> [Task statement]: Looking at the data below, how many lines include the word "camera"? Respond with the number only.
Material for this task START
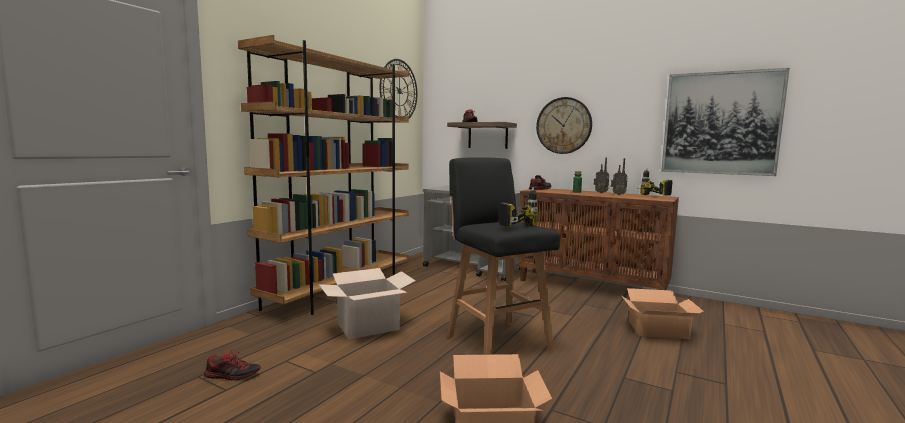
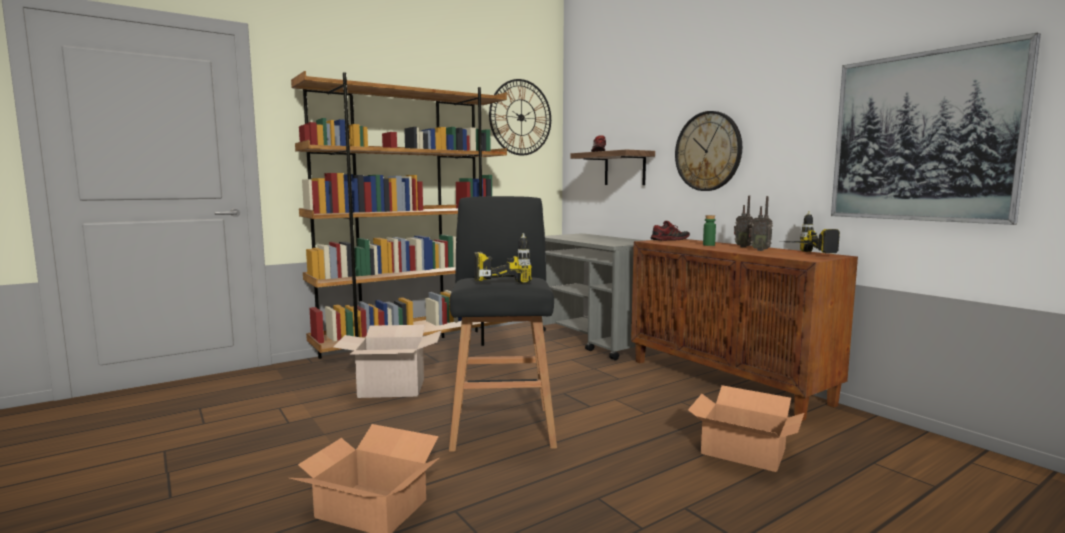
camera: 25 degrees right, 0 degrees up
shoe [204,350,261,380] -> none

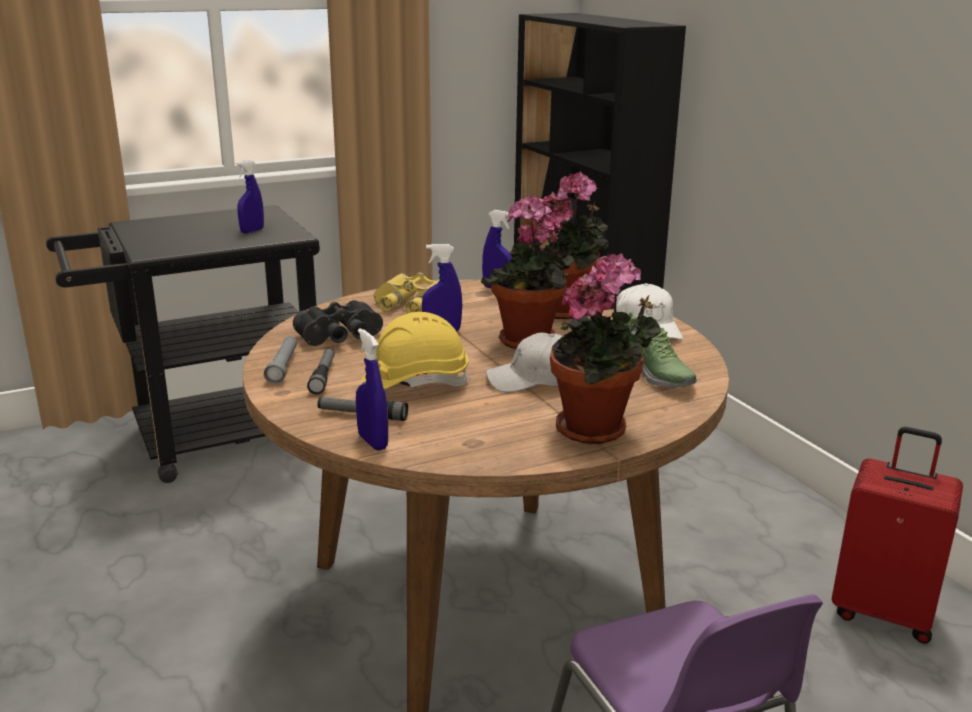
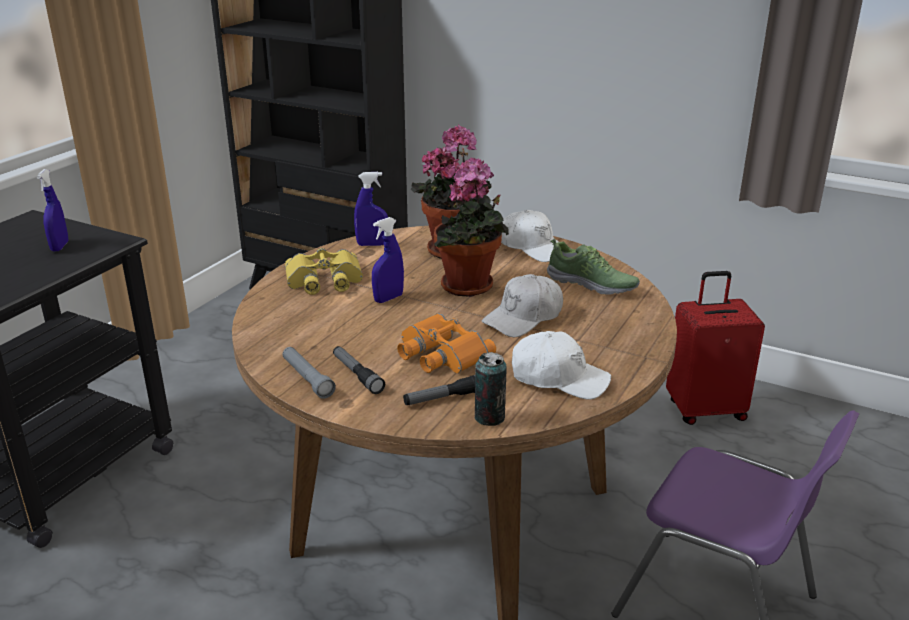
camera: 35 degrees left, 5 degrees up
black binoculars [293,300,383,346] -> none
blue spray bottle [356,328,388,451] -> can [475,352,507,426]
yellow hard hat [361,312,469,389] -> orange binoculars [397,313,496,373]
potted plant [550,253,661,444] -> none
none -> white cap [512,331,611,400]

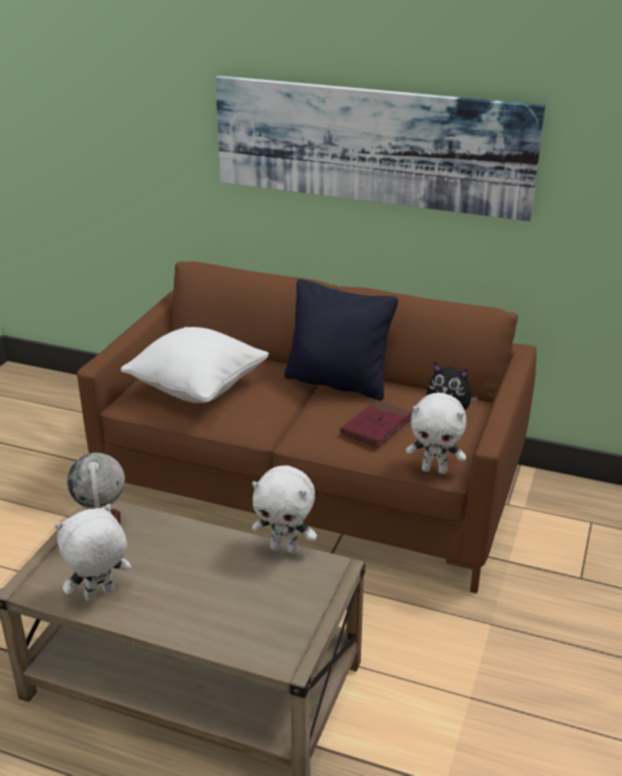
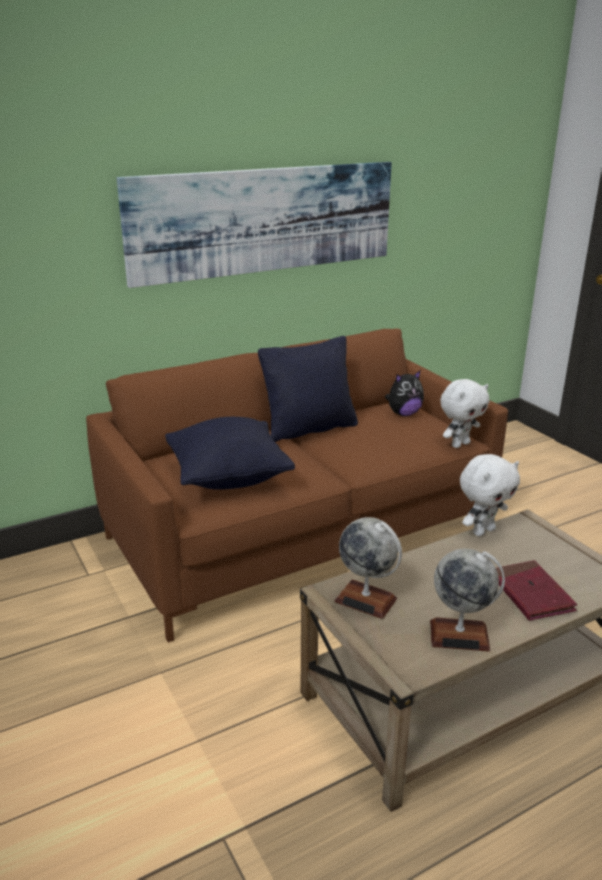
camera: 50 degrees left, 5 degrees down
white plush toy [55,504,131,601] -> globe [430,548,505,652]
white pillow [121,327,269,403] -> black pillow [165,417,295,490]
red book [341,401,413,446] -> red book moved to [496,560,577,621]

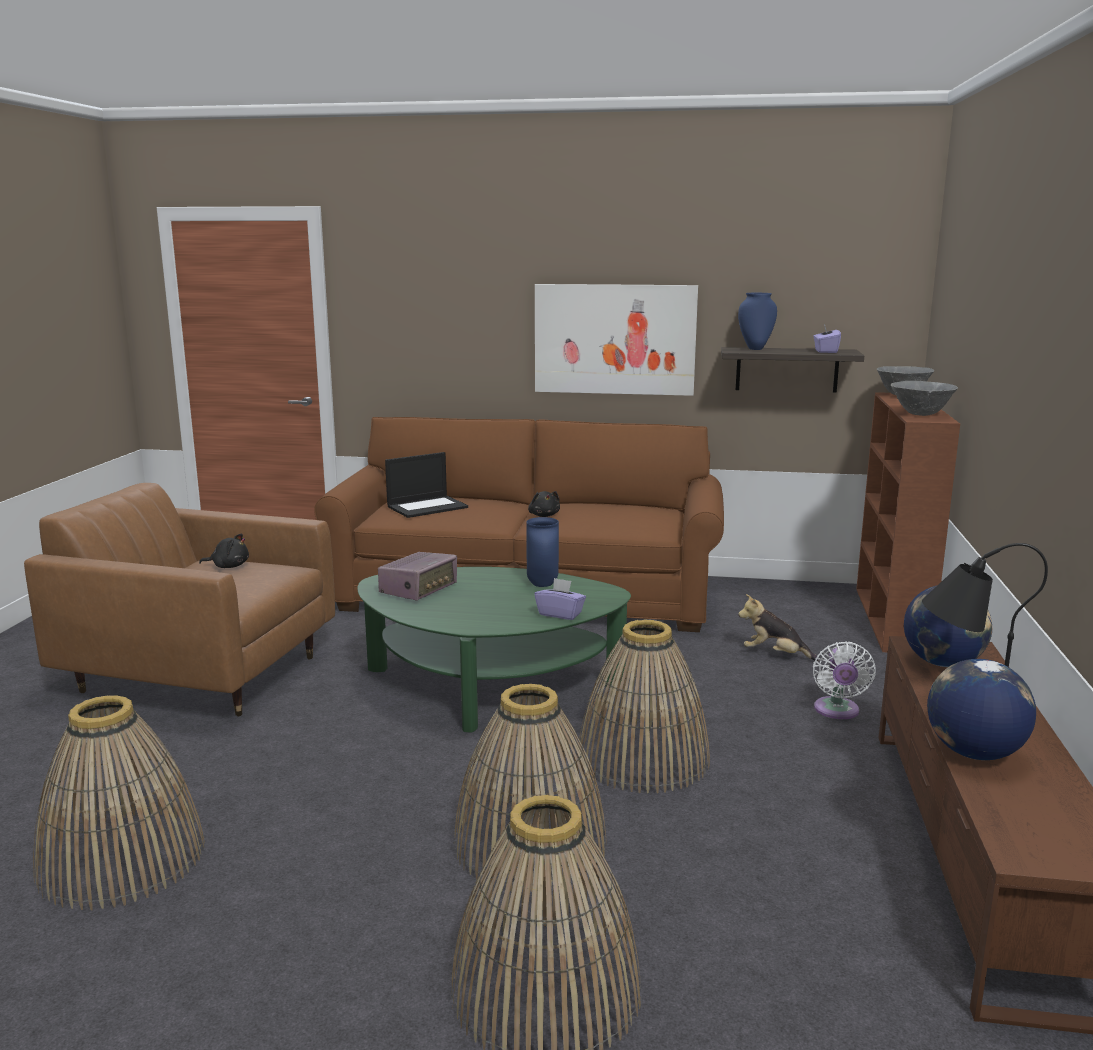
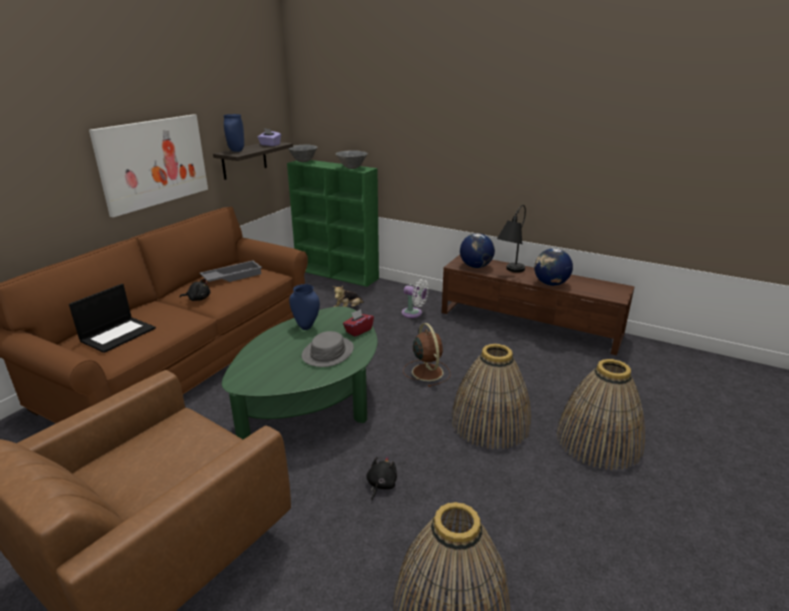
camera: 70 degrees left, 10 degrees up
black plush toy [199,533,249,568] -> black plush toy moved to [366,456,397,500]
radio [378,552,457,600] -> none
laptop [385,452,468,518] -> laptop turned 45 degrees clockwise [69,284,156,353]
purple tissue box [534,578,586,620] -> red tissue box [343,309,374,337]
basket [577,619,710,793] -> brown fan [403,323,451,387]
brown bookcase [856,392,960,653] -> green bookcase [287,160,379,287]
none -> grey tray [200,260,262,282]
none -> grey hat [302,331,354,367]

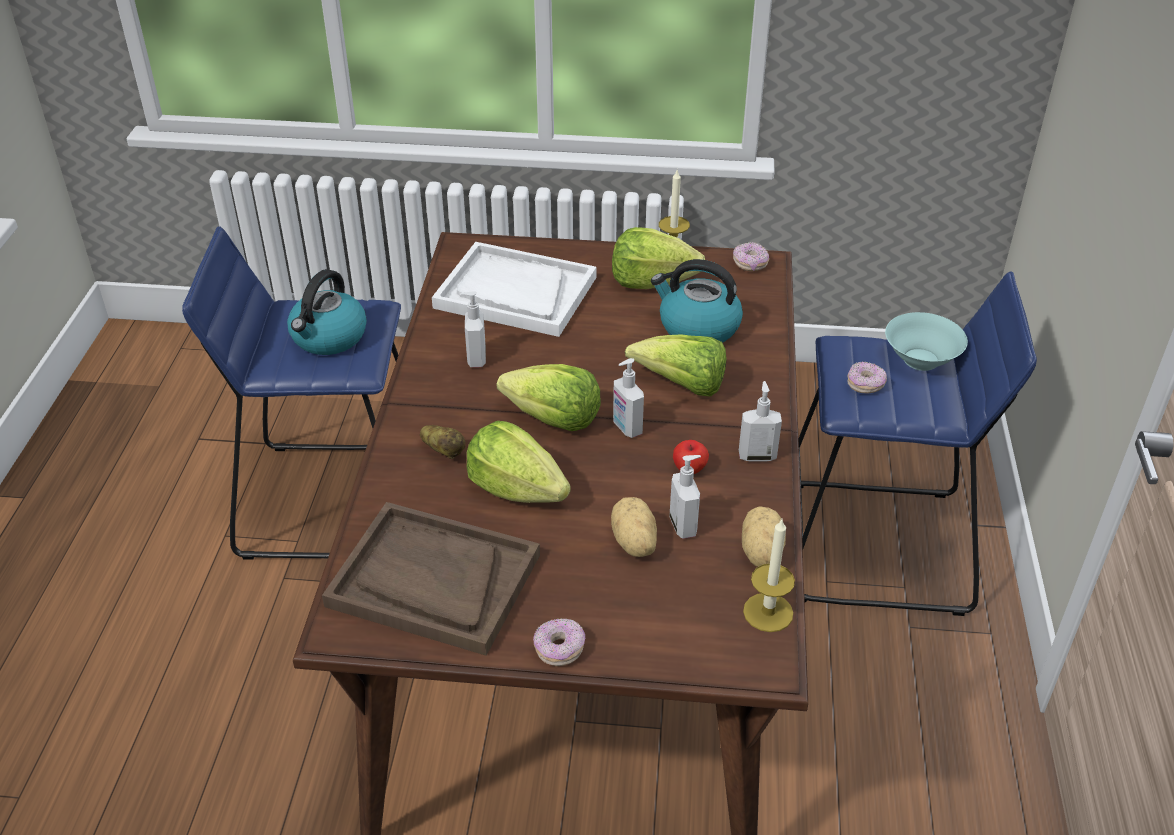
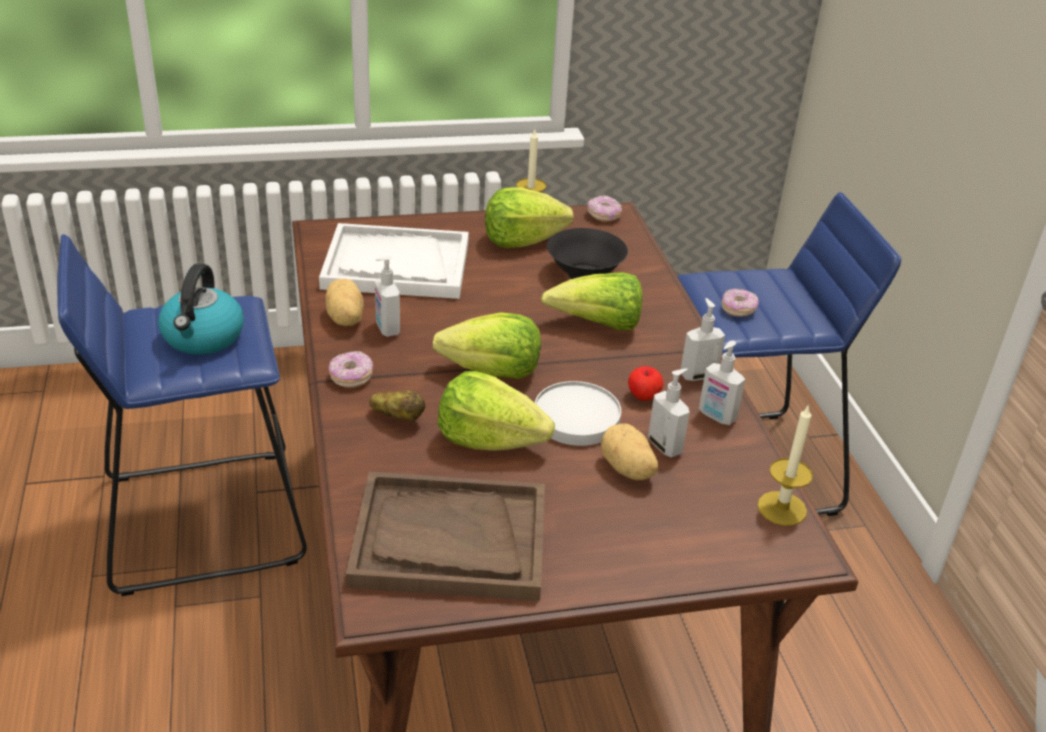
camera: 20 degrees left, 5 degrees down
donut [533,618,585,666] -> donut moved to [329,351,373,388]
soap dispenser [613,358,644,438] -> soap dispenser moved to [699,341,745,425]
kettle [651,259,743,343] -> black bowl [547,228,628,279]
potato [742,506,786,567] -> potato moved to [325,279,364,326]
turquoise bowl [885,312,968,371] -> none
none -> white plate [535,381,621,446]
Material for this task END
> [Response]: 5